■ **Activity 1**: According to the passage on the disk and network configuration dialog, what does the information box at the bottom of the left-hand column show?

DISK AND NETWORK CONFIGURATION DIALOG
The second configuration dialog lets you configure the details of conversion, including what to convert
and where to send the guest.
In the left hand column, starting at the top, the target properties let you select the name of the guest
(ie. after conversion) and how many virtual CPUs and how much RAM to give it. The defaults come from the
physical machine, and you can usually leave them unchanged:
┌─────────────────────────────────────── ─ ─ ─ ─
│ Target properties:
│
│ Name: [hostname______________]
│
│ # vCPUs: [4_____________________]
│
│ Memory (MB): [16384_________________]
│
The second panel on the left controls the virt-v2v output options. To understand these options it is a
really good idea to read the virt-v2v(1) manual page. You can leave the options at the default to create
a guest as a disk image plus libvirt XML file located in /var/tmp on the conversion host. This is a good
idea if you are a first-time virt-p2v user.
│
│ Virt-v2v output options:
│
│ Output to (-o): [local ▼]
│
│ Output conn. (-oc): [___________________]
│
│ Output storage (-os): [/var/tmp___________]
│
│ Output format (-of): [___________________]
│
│ Output allocation (-oa): [sparse ▼]
│
All output options and paths are relative to the conversion server (not to the physical server).
Finally in the left hand column is an information box giving the version of virt-p2v (on the physical
server) and virt-v2v (on the conversion server). You should supply this information when reporting bugs.
In the right hand column are three panels which control what hard disks, removable media devices, and
network interfaces, will be created in the output guest. Normally leaving these at the default settings
is fine.

■ **Data**:
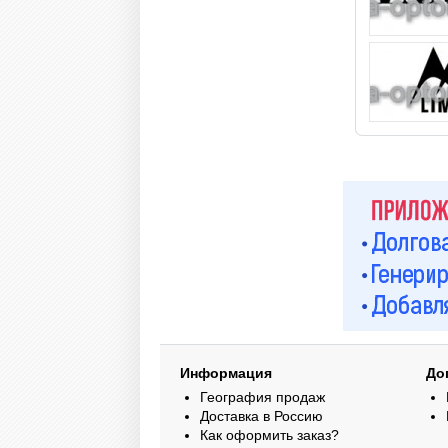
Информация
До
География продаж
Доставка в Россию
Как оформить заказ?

■ **Activity 2**: Copy the text of the records above line for line, leaving out the picture.

■ **Expected answer 1**: The version of virt-p2v on the physical server and the version of virt-v2v on the conversion server.

■ **Expected answer 2**:
Информация
До
География продаж
Доставка в Россию
Как оформить заказ?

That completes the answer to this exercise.